Восемь птиц пожрал, падла. Одна индоутка, селезень-бегунок, два петушка джерсийских гиганта, утка мулард и две корнуэльских курочки. И одну с собой уволок. А вон ту белую видишь? За шею цапнул. Но хребет не переломан, жить будет.
Ну, мы с ним встретимся ещё. Ау, я тебя жду!
Пожрал кто? Да хорь это. Или куница, мать её. Или ласка. Мне, в общем, похуй, кто, хоть зелибоба. Мне хозяйство сберечь надо. А то пару раз ещё и всё, нет птиц.
Жалко, конечно. Не жалко даже — злость берет. Сам посуди, захожу утром, а тут баня кровавая. Кладбище птиц. Я сначала не понял, думаю, потравились, что ли, а потом смотрю — на шеях кровь, а пара вообще без башки лежит. Я же их от яйца ещё знал, некоторые в руках у меня вылупились, понимаешь? У нас с птичками, можно сказать, связь была. А потом приходит эта сволочь и бошки им отрывает.
Делать нечего — поехал по соседям, говорю, так мол и так, мужики, птиц моих пожрали, как эту гадину выловить. А они — не кипишуй, не ты первый, не ты последний, он по гостям любит ходить. Дали мне капканов, ржавые, но пружина у них будь здоров. Снаружи у стены их тут попрятал. Тушки я не выбросил, в сарае кинул по углам. Он запах почует, морду сунет — капкан за жопу — хрямс! Птички целые, а мне — шапка новая, кунья. Жду в гости, так сказать, ты приходи только.

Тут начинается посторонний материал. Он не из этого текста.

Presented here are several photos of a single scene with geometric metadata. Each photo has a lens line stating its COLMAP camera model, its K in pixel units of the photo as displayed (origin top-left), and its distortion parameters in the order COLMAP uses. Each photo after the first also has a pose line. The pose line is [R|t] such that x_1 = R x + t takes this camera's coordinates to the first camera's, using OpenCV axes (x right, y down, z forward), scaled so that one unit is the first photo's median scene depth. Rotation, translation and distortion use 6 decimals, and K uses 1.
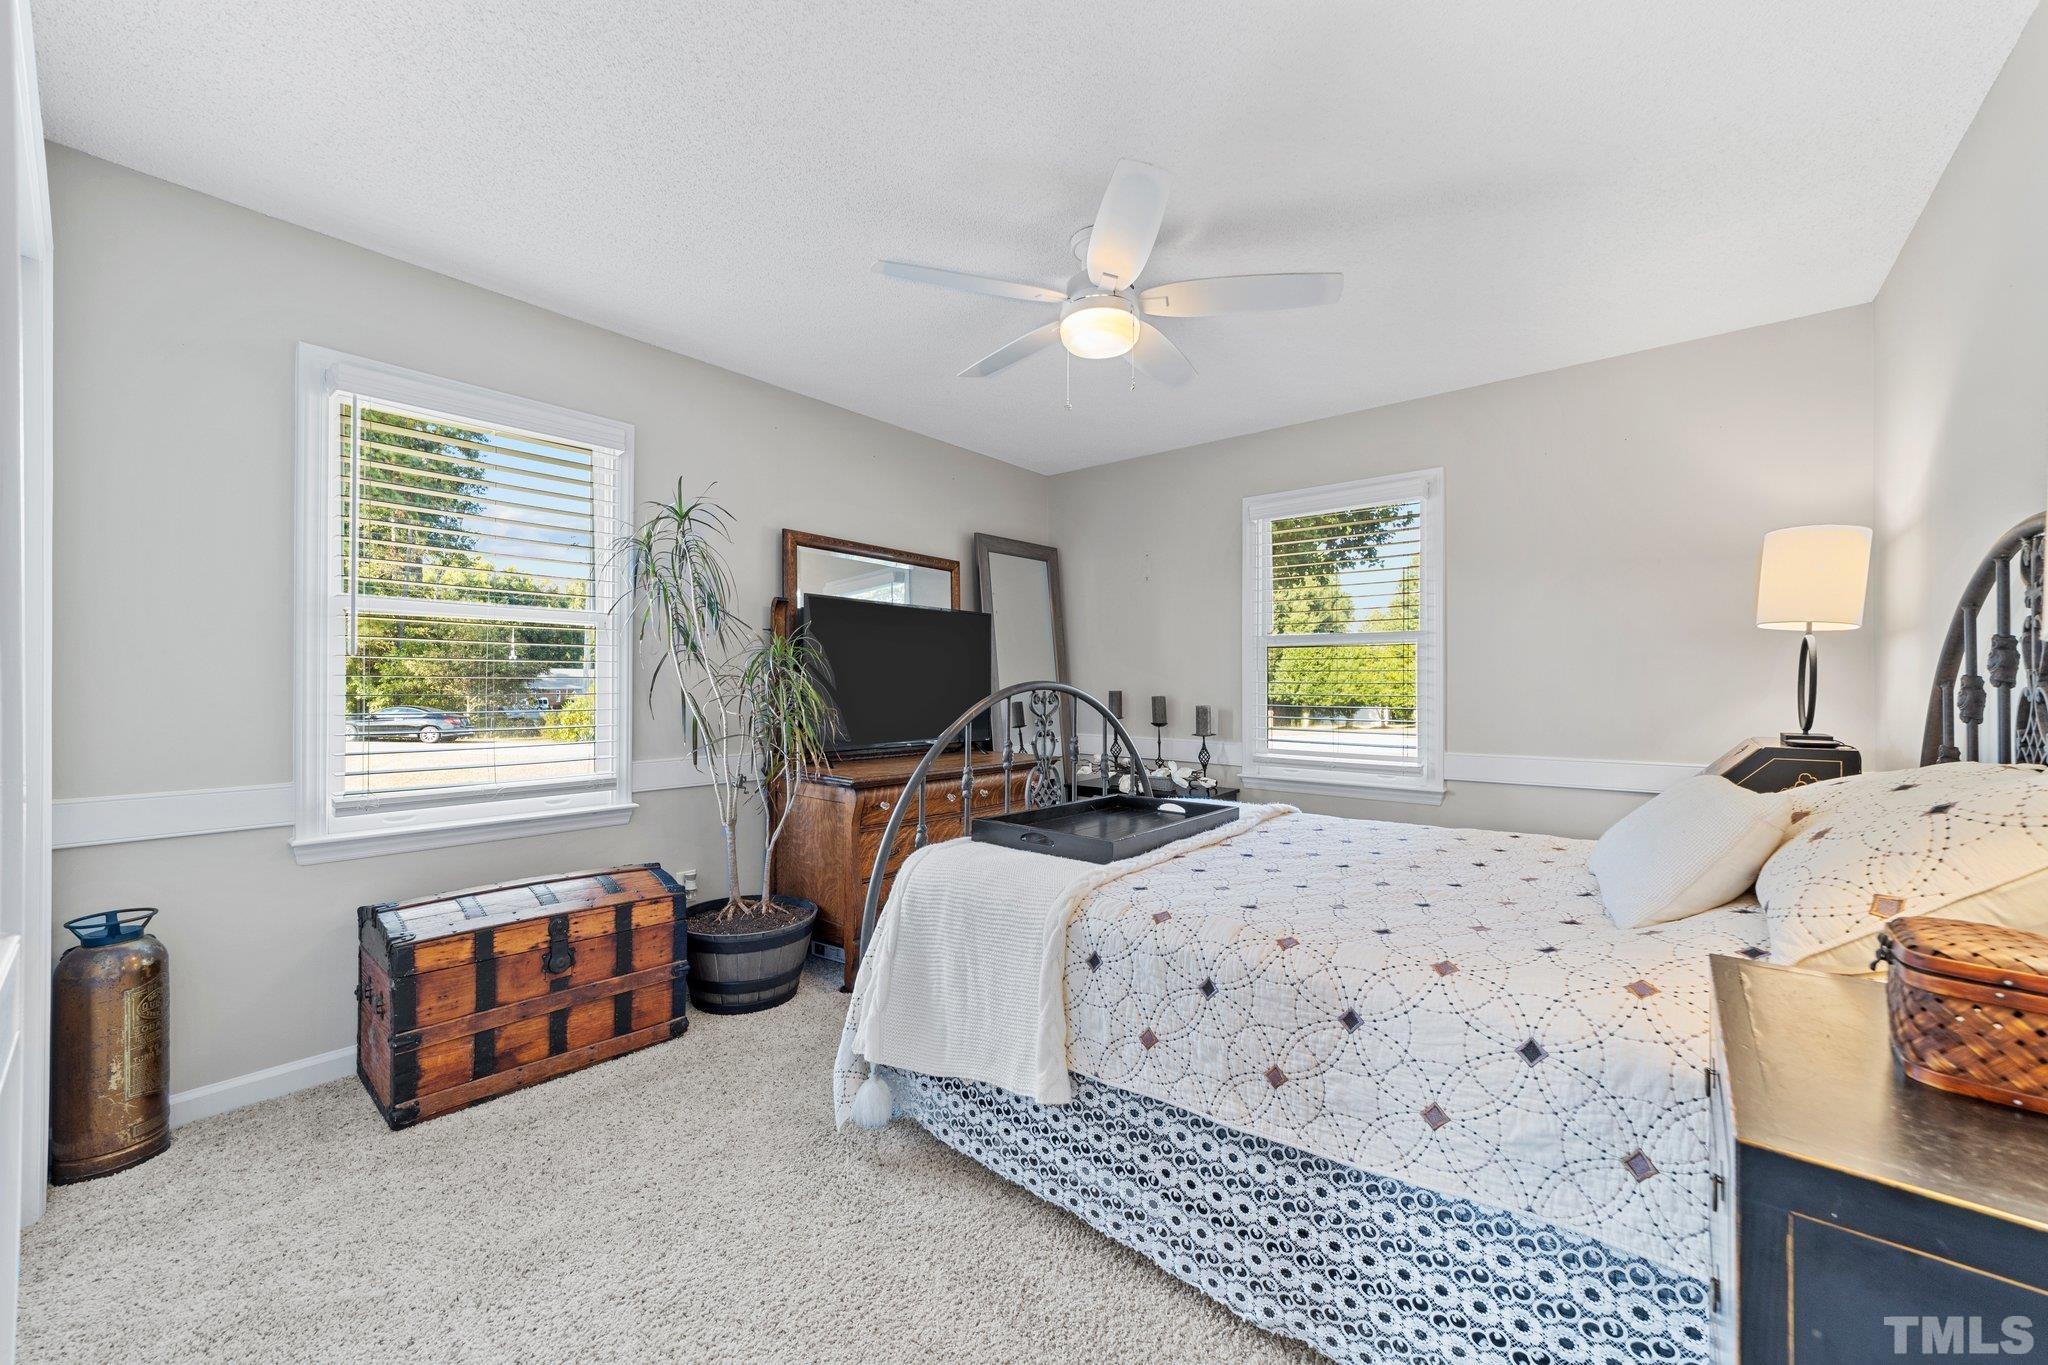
lens RADIAL K [[788.5, 0, 1008.9], [0, 788.5, 672.6], [0, 0, 1]] dist [0.001129, 0.000246]
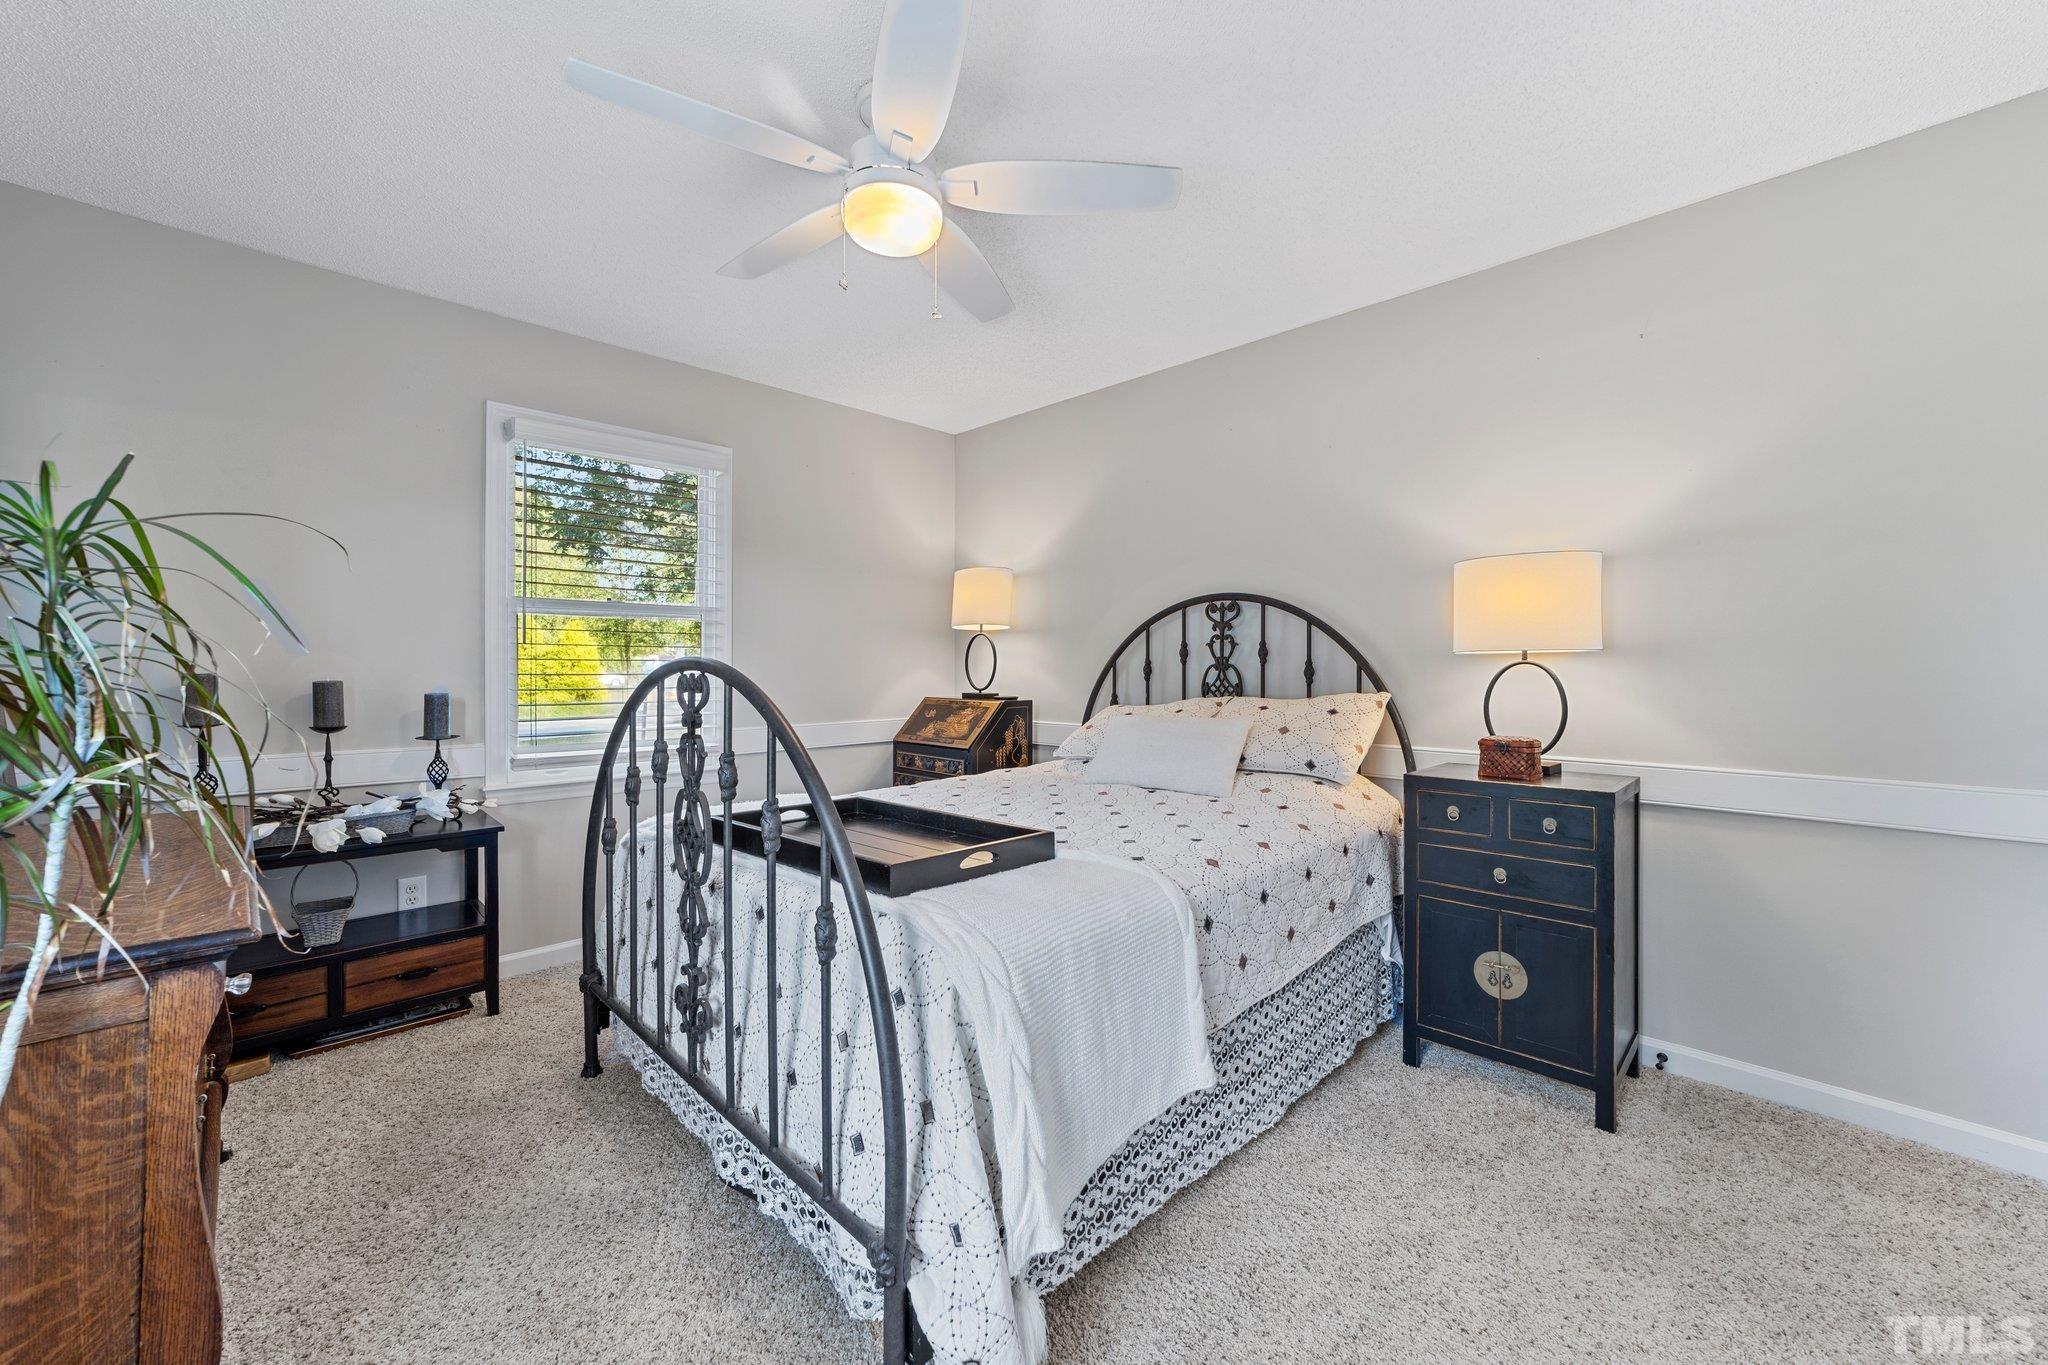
lens RADIAL K [[821.5, 0, 1000.6], [0, 821.5, 679.1], [0, 0, 1]] dist [0.000268, 0.000026]
pose [[0.084129, -0.018982, 0.996274, -0.691307], [-0.013799, 0.999700, 0.020212, 0.014495], [-0.996359, -0.015448, 0.083842, 0.823644]]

Тут осколки повсюду, осторожнее. Я тебе сейчас расскажу, зачем, ты по ночам спать перестанешь. В детстве у нас как-то зима была лютая, под Волгоградом ни до, ни после такого больше не было. Снега навалило под крышу, холод страшный. Ну, и, видать, все животные охренели и поближе к людям пошли, чтоб согреться. Под домом у нас поселились крысы. И не парочка, а штук двести, может, тыща. Подпол открываешь, а там всё серое, копошится, пищит, хвостами шурумпается. Отец ружьё брал и прям туда стрелял. Жрали эти твари всё — картошку, игрушки жрали, линолеум. Ну, чего делать — гнать надо. Отраву нельзя, у нас своя животина, если крыса дохлая останется лежать где, её собака порвет или куры те же, куры еще как мясо дербанят. И тоже траванутся. Крысоловки не вариант, их не хватило бы на эту армию. Отец по-другому рассудил. Сели мы на трактор и поехали на стеклозавод, попросили битое стекло, и нам забесплатно отдали брак, им самим это девать некуда было. Много получилось, мы весь прицеп завалили — обратно ехали, звенели как погремушка, нам все махали, смеялись. Отец эти осколки измельчил, с песком смешал и вкруг дома закопал, чтоб крысы подкоп сделать не смогли. Всё, ни одной твари хвостатой с тех пор не было. Как сгинули.
Тут я и понял, зачем так много пил, зачем бутылочки хранил. Взял их, тканью накрыл и молоточком все цак-цак-цак. По периметру вырыл канавку и туда эту гремучую смесь ссыпал. Всё, куница, не пролезть тебе под землей, только в щели, в отверстия, так сказать. А там тебя сюрприз ждёт.
А ночи тут красивые... Чую, скоро придёт. Жду. И курочкам скажу, чтобы ждали. Птички мои... Утром смотрел на мертвых птиц и думал: «Зачем же ты, падла, остальных-то убил? Ну, надо тебе пожрать — взял одну индоутку и неси, зачем других резать». А сейчас понял, зачем. Это зверь. Дикий зверь. Он не ищет смысл. Это нам, людям важно, а у него на инстинктах всё. Хочется — убью. Без смысла всякого убью, просто так. Чтоб зубы в шею хрусть, чтобы кровь теплая на языке. И брошу потом. Вот она логика зверя. Но я тебя поймаю, в моем сарае я главный зверь. Ты приходи только. Я тебя жду.